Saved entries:
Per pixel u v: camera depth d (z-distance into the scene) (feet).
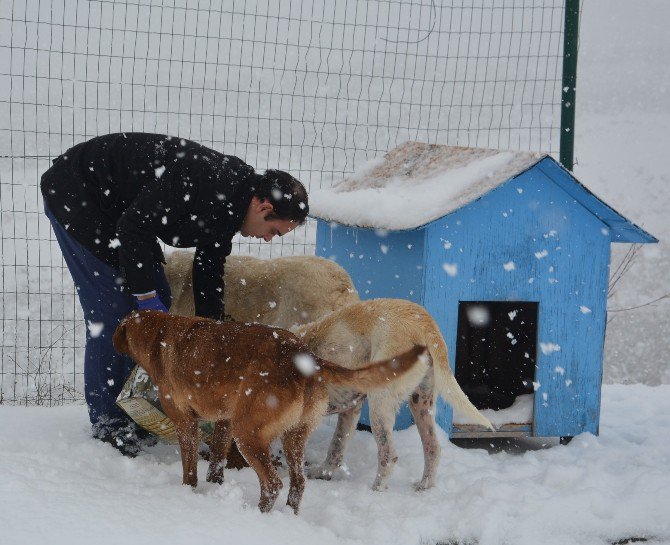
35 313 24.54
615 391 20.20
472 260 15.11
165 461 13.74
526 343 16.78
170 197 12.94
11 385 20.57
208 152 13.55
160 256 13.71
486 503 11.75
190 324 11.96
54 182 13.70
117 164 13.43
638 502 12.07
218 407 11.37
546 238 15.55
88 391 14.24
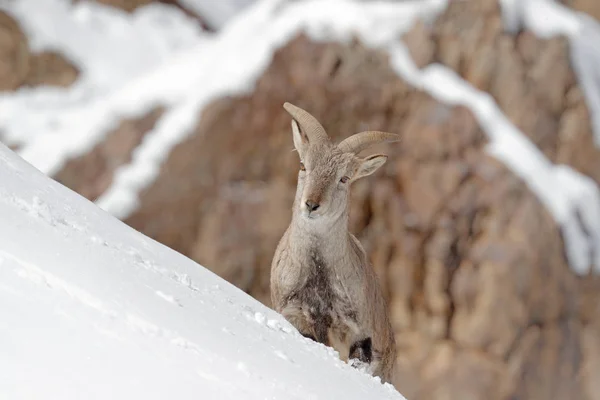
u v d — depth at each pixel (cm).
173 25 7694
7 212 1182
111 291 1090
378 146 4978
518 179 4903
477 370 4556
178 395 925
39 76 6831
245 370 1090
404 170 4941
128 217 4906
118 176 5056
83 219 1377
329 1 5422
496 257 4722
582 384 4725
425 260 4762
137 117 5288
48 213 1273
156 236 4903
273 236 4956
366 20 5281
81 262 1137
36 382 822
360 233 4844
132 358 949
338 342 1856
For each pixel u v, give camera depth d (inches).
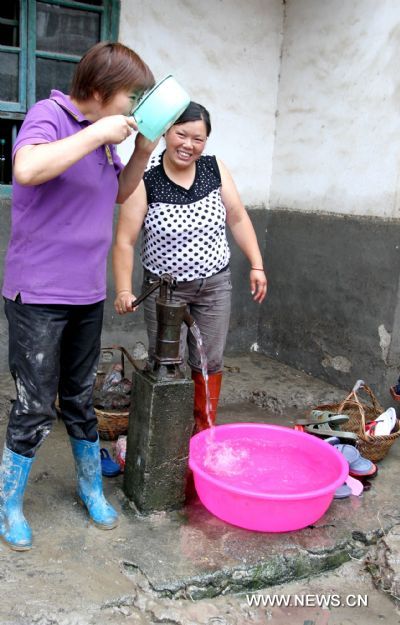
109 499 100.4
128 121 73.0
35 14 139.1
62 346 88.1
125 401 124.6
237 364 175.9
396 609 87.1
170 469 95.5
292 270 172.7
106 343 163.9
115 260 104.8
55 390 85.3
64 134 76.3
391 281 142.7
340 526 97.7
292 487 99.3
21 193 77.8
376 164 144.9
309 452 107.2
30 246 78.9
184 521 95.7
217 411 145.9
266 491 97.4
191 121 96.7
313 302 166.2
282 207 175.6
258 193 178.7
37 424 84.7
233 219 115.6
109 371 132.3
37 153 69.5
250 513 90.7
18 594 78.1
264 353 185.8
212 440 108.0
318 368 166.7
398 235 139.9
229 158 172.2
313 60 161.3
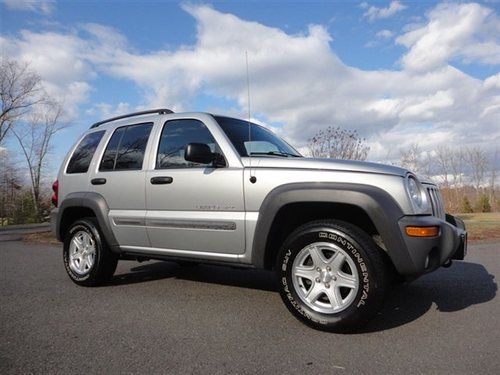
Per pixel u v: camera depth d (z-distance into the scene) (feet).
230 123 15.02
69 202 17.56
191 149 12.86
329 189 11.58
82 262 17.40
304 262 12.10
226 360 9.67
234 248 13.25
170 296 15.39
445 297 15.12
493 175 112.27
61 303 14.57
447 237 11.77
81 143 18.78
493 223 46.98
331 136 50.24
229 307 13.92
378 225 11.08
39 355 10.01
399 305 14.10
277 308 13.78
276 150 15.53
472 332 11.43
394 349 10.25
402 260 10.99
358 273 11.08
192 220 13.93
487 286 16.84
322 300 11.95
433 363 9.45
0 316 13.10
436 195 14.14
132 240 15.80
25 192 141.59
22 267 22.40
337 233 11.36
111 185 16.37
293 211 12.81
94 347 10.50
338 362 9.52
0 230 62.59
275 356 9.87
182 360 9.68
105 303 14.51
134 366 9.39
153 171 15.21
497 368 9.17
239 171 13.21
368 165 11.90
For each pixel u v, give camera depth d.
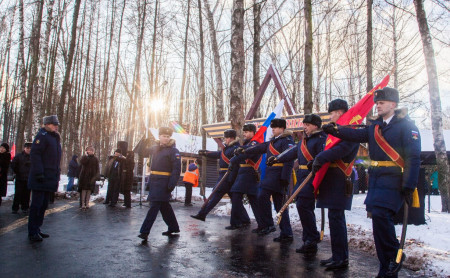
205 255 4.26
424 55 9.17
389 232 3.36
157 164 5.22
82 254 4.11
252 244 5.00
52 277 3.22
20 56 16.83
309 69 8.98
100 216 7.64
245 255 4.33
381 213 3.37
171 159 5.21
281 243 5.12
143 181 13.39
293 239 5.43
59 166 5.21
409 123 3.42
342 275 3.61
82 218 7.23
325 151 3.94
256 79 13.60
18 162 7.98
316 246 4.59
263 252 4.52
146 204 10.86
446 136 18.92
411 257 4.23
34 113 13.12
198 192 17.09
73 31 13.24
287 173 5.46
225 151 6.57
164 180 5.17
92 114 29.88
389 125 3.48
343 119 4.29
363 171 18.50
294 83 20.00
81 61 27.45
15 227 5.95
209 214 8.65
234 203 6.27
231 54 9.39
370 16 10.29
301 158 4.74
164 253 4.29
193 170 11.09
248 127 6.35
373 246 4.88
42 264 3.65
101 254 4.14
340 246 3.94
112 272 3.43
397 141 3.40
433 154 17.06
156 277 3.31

==

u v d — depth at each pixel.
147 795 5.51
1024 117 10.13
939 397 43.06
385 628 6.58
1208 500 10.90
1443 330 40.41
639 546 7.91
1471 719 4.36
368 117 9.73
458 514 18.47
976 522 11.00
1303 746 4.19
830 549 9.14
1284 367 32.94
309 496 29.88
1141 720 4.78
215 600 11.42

**Task details:** All that is wanted is an exact copy of the lines above from the one with "368 117 9.73" through the one with "215 600 11.42", with both ends included.

**Task output:**
368 117 9.73
458 514 18.47
976 522 11.00
1303 746 4.19
830 549 9.14
1284 367 32.94
309 496 29.88
1141 720 4.78
215 600 11.42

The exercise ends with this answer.